Child or student absenteeism due to any illness
This study did not collect data on this outcome.
Adverse skin reactions
The study reported narratively that no adverse events occurred during the study.
Secondary outcomes
Child or student absenteeism due to acute respiratory illness
For the rinse‐free hand wash every 120 minutes compared to rinse‐free hand wash at lunch time, there was no difference between the two interventions RD 0.001, 95% CI 0.0005 to 0.007 (Analysis 3.1).
Perception of the hand hygiene strategy
Pandejpong 2012 stated that the usage of the hand sanitizer was reported by the authors as a seemingly enjoyable activity for the children.
Rinse‐free hand wash every 60 minutes versus rinse‐free hand wash every 120 minutes
One study, Pandejpong 2012, compared rinse‐free hand wash with instructions to use it every 60 minutes for one group (n = 452) and every 120 minutes in the another group (n = 447) .
Primary outcomes
Child or student absenteeism for any reason
This study did not collect data on this outcome.

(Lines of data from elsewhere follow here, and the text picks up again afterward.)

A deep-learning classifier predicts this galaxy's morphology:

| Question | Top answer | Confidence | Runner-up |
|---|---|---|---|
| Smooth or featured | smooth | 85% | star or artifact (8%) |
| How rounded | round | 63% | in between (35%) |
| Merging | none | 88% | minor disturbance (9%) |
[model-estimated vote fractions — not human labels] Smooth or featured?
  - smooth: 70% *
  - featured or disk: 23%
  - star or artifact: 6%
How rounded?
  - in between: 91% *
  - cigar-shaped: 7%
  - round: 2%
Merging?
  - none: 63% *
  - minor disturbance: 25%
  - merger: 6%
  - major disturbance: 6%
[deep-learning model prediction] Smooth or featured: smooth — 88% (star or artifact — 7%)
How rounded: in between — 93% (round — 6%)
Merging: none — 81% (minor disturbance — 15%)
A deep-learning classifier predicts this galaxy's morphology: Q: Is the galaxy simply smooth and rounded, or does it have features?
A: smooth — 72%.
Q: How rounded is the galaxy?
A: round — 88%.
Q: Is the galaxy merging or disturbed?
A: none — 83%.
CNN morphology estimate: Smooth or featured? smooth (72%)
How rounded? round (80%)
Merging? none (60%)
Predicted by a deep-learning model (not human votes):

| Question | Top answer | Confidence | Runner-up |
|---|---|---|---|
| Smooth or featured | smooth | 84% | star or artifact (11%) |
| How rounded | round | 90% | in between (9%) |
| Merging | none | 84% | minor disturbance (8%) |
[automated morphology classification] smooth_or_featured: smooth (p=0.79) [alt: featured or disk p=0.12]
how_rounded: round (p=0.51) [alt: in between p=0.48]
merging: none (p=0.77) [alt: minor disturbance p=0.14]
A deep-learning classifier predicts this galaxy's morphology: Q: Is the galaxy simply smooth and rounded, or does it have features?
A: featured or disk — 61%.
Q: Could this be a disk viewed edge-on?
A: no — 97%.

Child or student absenteeism due to any illness
This study did not collect data on this outcome.
Adverse skin reactions
The study reported narratively that no adverse events occurred during the study.
Secondary outcomes
Child or student absenteeism due to acute respiratory illness
There was no difference between the two instruction regimens on absenteeism due to acute respiratory illness: RD 0.009, 95% CI 0.002 to 0.015 (Analysis 4.1).
Perception of the hand hygiene strategy
Pandejpong 2012 stated that the usage of the hand sanitizer was reported by the authors as a seemingly enjoyable activity for the children.
Rinse‐free hand wash every 60 minutes versus rinse‐free hand wash once before lunch
One study, Pandejpong 2012, compared rinse‐free hand wash with instructions to use it every 60 minutes for one group (n = 452) and before lunch for the other (n = 538)
Primary outcomes
Child or student absenteeism for any reason
This study did not collect data on this outcome.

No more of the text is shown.